For those of us who don’t have to think twice about the quality of our air and drinking water, or access to healthcare, food, shelter, and safety, it can be easy to take these health essentials for granted.
Another essential that can be easy to take for granted in higher income countries is vaccination. However, without vaccination, many people would not be alive at this time. In the past, contracting a deadly disease like smallpox for instance would be a reality for ourselves and our loved ones. But, thanks to vaccines some deadly diseases have been eradicated. In this way, vaccines are life, literally; we are saving lives every day.
Since vaccines are so important, and it happens to be National Immunization Awareness Week (NIAW), from April 23-30 this year, let’s talk more about these life-savers.
The slogan for NIAW is #VaccinesWork—simple, yet timeless, and factual.

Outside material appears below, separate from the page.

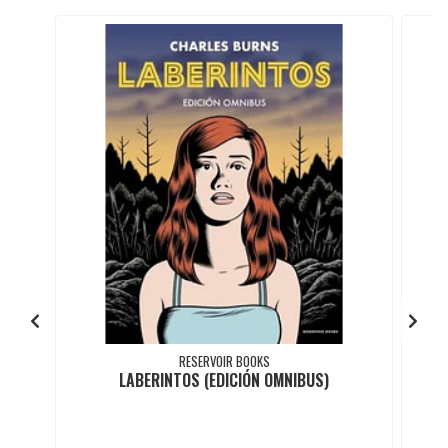
RESERVOIR BOOKS
LABERINTOS (EDICIÓN OMNIBUS)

Vaccines save millions of lives around the world each year. Our vaccines are safe, effective, and go through rigourous trials in Canada before they’re approved for general population use, and that includes our COVID-19 vaccines.
#VaccinesWork, yes, but how exactly? Fortunately, a great way to remember, and also teach others (even kids can memorize this!) is through the three R’s: recognize, respond, and remember—when you get a vaccine, your immune system recognizes the germ, responds by making antibodies, and remembers how to destroy it, if and when, it sees it entering the body again. Here’s a short video to illustrate:
Living in the midst of a pandemic, we’ve been able to see the effectiveness of vaccination in real-time—it remains the strongest tool in our COVID-19 toolkit, proving to be highly effective in reducing infections, hospitalizations, and death due to COVID-19. In fact, we’re proud to be supporting one of the most important studies on COVID-19 vaccine effectiveness—renowned research that is informing public health response in BC, as well as nationally and internationally.
Vaccines should be a human right; but, vaccine equity, that is, ensuring everyone has equitable access to vaccination, is not equally distributed around the world. With this knowledge, those of us who do have easy access to vaccination, should not only consider getting vaccinated a responsibility, but we should also educate ourselves on how and why vaccines work. In other words, growing our knowledge of vaccination, and then spreading scientific, evidence-based information, in order to counter mis- and disinformation about vaccines, is our duty. And here’s where you can Activate Health.
Here are five vaccine-specific ways you and your family can Activate Health together:
- Imagine a life without vaccines for yourself, your children, and your grandparents, and discuss it together. Then, continue educating yourself on the power of vaccination, such as learning how ‘herd immunity‘ (AKA ‘community immunity’) works, and visiting the Foundation’s COVID-19 resources.
- Get yourself and your loved ones up-to-date on COVID-19 vaccinations. You can find information for booster doses, fourth doses, and COVID-19 vaccination for kids 5-11 years of age.
- Get yourself and your kids’ routine vaccination schedules back on track. Just as you would mark your calendar for your regular dental cleanings, mark your calendar for your routine vaccinations. If you have children, read this article and share it with other parents you know that child vaccinations have been on the decline, especially in BC. While worrisome, it’s not too late to get our children back on track.
- Stay ‘in-the-know’ about vaccination, and get your questions answered by visiting these websites: ImmunizeBC, Immunize Canada, BC Centre for Disease Control, I Boost Immunity, and Kids Boost Immunity.
- Donate to support the BCCDC Foundation’s work to address vaccine hesitancy and misinformation via our Driving Innovation Fund, or to support critical vaccine effectiveness research via our Emergency Response Fund.
It’s vital, to our own health and wellbeing, as well as that of our children, grandchildren, and generations to come, that we educate ourselves on the importance of vaccination, ingest and spread evidence-based information only, and practice what we talk about by getting ourselves and loved ones up-to-date on all vaccinations.
Together we can save lives—our own and others’. Like vaccines, the power of Activate Health is strengthened, and the positive ripple effect is greater, by how many of us, and how often, we take action. In this way, maybe, just maybe, we can create a ripple effect so large, that over time, we can vaccinate the world. Because vaccines work.